Abstract. Water-vapor-weighted mean temperature, Tm, is the key variable
for estimating the mapping factor between GPS zenith wet delay (ZWD) and
precipitable water vapor (PWV). For the near-real-time GPS–PWV retrieval,
estimating Tm from surface air temperature Ts is a widely used
method because of its high temporal resolution and fair degree of
accuracy. Based on the estimations of Tm and Ts at each reanalysis
grid node of the ERA-Interim data, we analyzed the relationship
between Tm and Ts without data smoothing. The analyses demonstrate that the
Ts–Tm relationship has significant spatial and temporal variations.
Static and time-varying global gridded Ts–Tm models were
established and evaluated by comparisons with the radiosonde data at
723 radiosonde stations in the Integrated Global Radiosonde Archive (IGRA).

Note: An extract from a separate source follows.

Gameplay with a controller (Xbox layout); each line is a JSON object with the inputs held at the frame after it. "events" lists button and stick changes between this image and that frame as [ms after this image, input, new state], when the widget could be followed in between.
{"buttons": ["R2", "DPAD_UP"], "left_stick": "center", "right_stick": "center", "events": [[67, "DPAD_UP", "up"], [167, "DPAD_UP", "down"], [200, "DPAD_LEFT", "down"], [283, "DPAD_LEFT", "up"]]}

Results show that our global gridded Ts–Tm equations have prominent
advantages over the other globally applied models. At over 17 % of the
stations, errors larger than 5 K exist in the Bevis equation (Bevis et
al., 1992) and in the latitude-related linear model (Y. B. Yao et
al., 2014), while these large errors are removed in our time-varying
Ts–Tm models. Multiple statistical tests at the 5 % significance
level show that the time-varying global gridded model is superior to the
other models at 60.03 % of the radiosonde sites. The second-best model is
the 1∘ × 1∘ GPT2w model, which is
superior at only 12.86 % of the sites. More accurate Tm can reduce
the contribution of the uncertainty associated with Tm to the total
uncertainty in GPS–PWV, and the reduction augments with the growth of
GPS–PWV. Our theoretical analyses with high PWV and small uncertainty in
surface pressure indicate that the uncertainty associated with Tm can
contribute more than 50 % of the total GPS–PWV uncertainty when using the
Bevis equation, and it can decline to less than 25 % when using our
time-varying Ts–Tm model. However, the uncertainty associated with
surface pressure dominates the error budget of PWV (more than 75 %) when
the surface pressure has an error larger than 5 hPa. GPS–PWV retrievals using
different Tm estimates were compared at 74 International GNSS
Service (IGS) stations. At 74.32 % of the IGS sites, the relative differences of
GPS–PWV are within 1 % by applying the static or the time-varying global
gridded Ts–Tm equations, while the Bevis model, the
latitude-related model and the GPT2w model perform the same at
37.84 %, 41.89 % and 29.73 % of the sites. Compared with the
radiosonde PWV, the error reduction in the GPS–PWV retrieval can be around 1–2 mm when using a more
accurate Tm parameterization, which
accounts for around 30 % of the total GPS–PWV error.